**Exercise data**
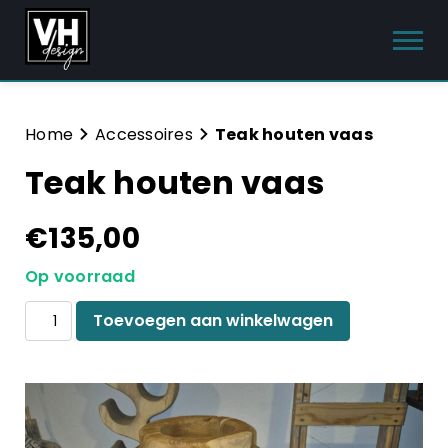
Producten
Home
Accessoires
Teak houten vaas
Teak houten vaas
Interieur meubels
Tuinmeubelen
€
135,00
Sanitair
Op voorraad
Meubelsets
Teak
Toevoegen aan winkelwagen
houten
vaas
Blog
aantal
Hulp & Contact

**Work required**
Start from the line that holds "Interieur meubels" and print each line to the end of the records exactly, leaving out everything before it.

**Written response**
Interieur meubels
Tuinmeubelen
€
135,00
Sanitair
Op voorraad
Meubelsets
Teak
Toevoegen aan winkelwagen
houten
vaas
Blog
aantal
Hulp & Contact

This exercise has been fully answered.